Functionalities of KNIME text processing


#1

Hello,
I am starting a new project and I am looking for the solution which could be the most suitable for it. I started to build some small processes with KNIME and the text processing extension.
Now, I would like to know if the following functionnalities are possible with this solution :

  1. Associate and count more than two words : I used the node called “Co-occurence counter” which count how many times appears 2 associated word. Now I would like to know if there is a node which allows to count the association of more than two words like “Knime Text Processing”

  2. Is there a node to work with synonymous

  3. A dictionnary node ? To detect specified word and excludes specific ones.

  4. A node which recognize dates format ?

  5. Navigate in the document by clicking on the result word set

  6. Finally, is it possible to have an end user interface, I mean to build it in that way non IT people could use it by navigating in the document

Thanks a lot !

Sabine


#2

Hello Sabine,

This can be done with the NGram Creator node. It creates all possible n-grams for your given n and counts the occurrences on document and sentence level.

Currently, there is no node for this task. If you want to get synonyms for terms within your document for example from WordNet, you could try to get information with help of the Palladian nodes and query the words for which you want to have the synonyms. There has already been a question about this in our previous forum.
If you want to mine similar words within your documents, you could give this blog post a look.

To detect words coming from a dictionary, you could use the Dictionary Tagger node. It tags terms that have been found within your documents with a specific tag that you can set in the node dialog. Afterwards, you can create a bag of words to see which words are included in your documents.
To exclude words, you could use the Stop Word Filter node. It also uses a dictionary and removes all words contained in the dictionary from your documents. There are also some predefined stop word lists that you can use.

One solution would be tagging. For example, you could use the OpenNLP NE Tagger or StanfordNLP NE Tagger node. Both nodes provide models to recognize dates (choose ‘date’ model for OpenNLP NE Tagger node or any 7 class model for StanfordNLP NE Tagger node). These tagger try to identify dates, but it may not be satisfactory, because it hardly detect date formats like 13.05.2018. It is more useful for month names and constructs like ‘May, 2018’.
Another option would be the Wildcard Tagger node. You can provide a data table containing regular expressions which are specifying the date formats you are looking for.
A combination of both solutions could also be worth a try.

I’m not quite sure, but you could have a look at the Document Viewer node. Maybe that’s what you are looking for.

I hope this helps. If you have any quesions how to use the nodes I mentioned or if you encounter any other problems, feel free to ask. :slight_smile:

Best,

Julian


#3

Hello Julian,

Thank you for all those answer, I will go through one by one.
Hope you will be able to answer in this topic.

Talking about the dictionnary node

Blockquote
To detect words coming from a dictionary, you could use the Dictionary Tagger node.
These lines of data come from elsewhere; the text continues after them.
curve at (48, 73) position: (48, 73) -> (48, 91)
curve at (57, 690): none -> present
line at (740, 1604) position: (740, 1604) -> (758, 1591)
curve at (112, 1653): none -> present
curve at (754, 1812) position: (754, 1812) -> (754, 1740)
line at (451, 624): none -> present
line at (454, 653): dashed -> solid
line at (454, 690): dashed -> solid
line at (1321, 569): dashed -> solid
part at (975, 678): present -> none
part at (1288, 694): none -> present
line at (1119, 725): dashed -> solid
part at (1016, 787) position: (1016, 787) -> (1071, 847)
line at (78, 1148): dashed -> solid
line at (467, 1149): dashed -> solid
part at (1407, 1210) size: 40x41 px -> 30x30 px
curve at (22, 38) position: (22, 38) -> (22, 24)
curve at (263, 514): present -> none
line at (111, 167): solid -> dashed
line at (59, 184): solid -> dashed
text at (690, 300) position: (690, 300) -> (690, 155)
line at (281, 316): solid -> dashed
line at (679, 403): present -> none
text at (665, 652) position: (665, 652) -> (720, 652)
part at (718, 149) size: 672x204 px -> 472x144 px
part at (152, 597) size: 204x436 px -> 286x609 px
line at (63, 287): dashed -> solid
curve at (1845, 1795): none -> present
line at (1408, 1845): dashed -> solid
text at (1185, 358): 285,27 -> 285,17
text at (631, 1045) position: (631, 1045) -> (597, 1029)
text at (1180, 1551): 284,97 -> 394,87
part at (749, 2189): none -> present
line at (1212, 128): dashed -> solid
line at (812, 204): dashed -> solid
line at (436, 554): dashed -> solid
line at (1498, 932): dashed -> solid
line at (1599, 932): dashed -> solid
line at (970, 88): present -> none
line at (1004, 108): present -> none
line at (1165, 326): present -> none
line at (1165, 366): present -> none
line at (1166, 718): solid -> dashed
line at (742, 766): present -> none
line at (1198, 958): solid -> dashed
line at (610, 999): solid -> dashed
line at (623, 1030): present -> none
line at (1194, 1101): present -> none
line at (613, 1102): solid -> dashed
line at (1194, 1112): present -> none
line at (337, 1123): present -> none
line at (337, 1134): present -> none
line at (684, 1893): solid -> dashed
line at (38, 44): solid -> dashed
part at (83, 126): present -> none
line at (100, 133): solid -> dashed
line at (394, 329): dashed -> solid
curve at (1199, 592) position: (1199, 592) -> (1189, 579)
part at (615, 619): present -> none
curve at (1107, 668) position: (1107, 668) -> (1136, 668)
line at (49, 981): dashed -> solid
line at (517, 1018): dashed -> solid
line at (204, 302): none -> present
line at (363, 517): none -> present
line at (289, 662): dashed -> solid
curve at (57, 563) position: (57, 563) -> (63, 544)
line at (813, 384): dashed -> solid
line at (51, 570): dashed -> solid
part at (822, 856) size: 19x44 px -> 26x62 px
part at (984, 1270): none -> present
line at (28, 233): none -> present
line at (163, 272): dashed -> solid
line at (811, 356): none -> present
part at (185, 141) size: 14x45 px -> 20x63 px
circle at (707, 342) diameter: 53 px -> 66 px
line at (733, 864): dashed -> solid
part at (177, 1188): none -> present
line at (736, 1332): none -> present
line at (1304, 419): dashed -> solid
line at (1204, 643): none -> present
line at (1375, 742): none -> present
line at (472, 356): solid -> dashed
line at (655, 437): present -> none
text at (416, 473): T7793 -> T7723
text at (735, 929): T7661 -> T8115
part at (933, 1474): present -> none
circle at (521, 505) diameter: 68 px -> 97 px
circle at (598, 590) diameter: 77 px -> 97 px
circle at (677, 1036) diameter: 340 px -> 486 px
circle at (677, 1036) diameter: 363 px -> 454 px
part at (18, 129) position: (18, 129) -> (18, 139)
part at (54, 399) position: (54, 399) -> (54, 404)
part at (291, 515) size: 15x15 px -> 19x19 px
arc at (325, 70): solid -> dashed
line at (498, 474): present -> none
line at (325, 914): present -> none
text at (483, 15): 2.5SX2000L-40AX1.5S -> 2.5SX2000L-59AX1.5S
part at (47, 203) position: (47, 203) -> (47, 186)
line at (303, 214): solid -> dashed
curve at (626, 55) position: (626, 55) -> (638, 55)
It tags terms that have been found within your documents with a specific tag that you can set in the node dialog. Afterwards, you can create a bag of words to see which words are included in your documents.
To exclude words, you could use the Stop Word Filter node. It also uses a dictionary and removes all words contained in the dictionary from your documents. There are also some predefined stop word lists that you can use.

Blockquote

I am having trouble to use it correctly …
I put a PDF parser then I use all my filters (Number filter, Punctuation erasure, Case converter, Snowball Stemmer)
Then I put my BoW creator, then a column filter in which I keep only my term column
Then the dictionnary tagger and I get this error while trying to configure the node "the dialog cannot be oppened for the following reasons : No column in spec compatible to “DocumentValue” "
Regards,
Sabine


#4

I am facing the same error message for the point 4 the data format.
I wanted to use the node “Wildcard Tagger” as you adviced but I hace the same error message "The dialog cannot be oppened for the following reason . No column in spec compatible to document value.
I put the BoW node just before.


#5

Hey Sabine,

all tagging nodes have to be applied on a document column.
So you use your filters and then tag the words you want to with the Dictionary or Wildcard tagger node and afterwards you can apply the Bag Of Words node. It creates a column with terms occuring in the document.

Regards,

Julian


#6

Hi Julian

I am facing the same error message “No column in spec compatible to document value”
and I did not understand what I should do to solve this problem.would you please help me ?


#7

Hey @honarjooyan,

I’m sorry about the late response. Can you provide more information about your problem? Which nodes are you using and how did you order them?

Regards,

Julian


#8

Hi julian
Thank you for your response. I found the solution. By using "String to Doc. " node, the problem solved.

                                                                                                            Thanks very much!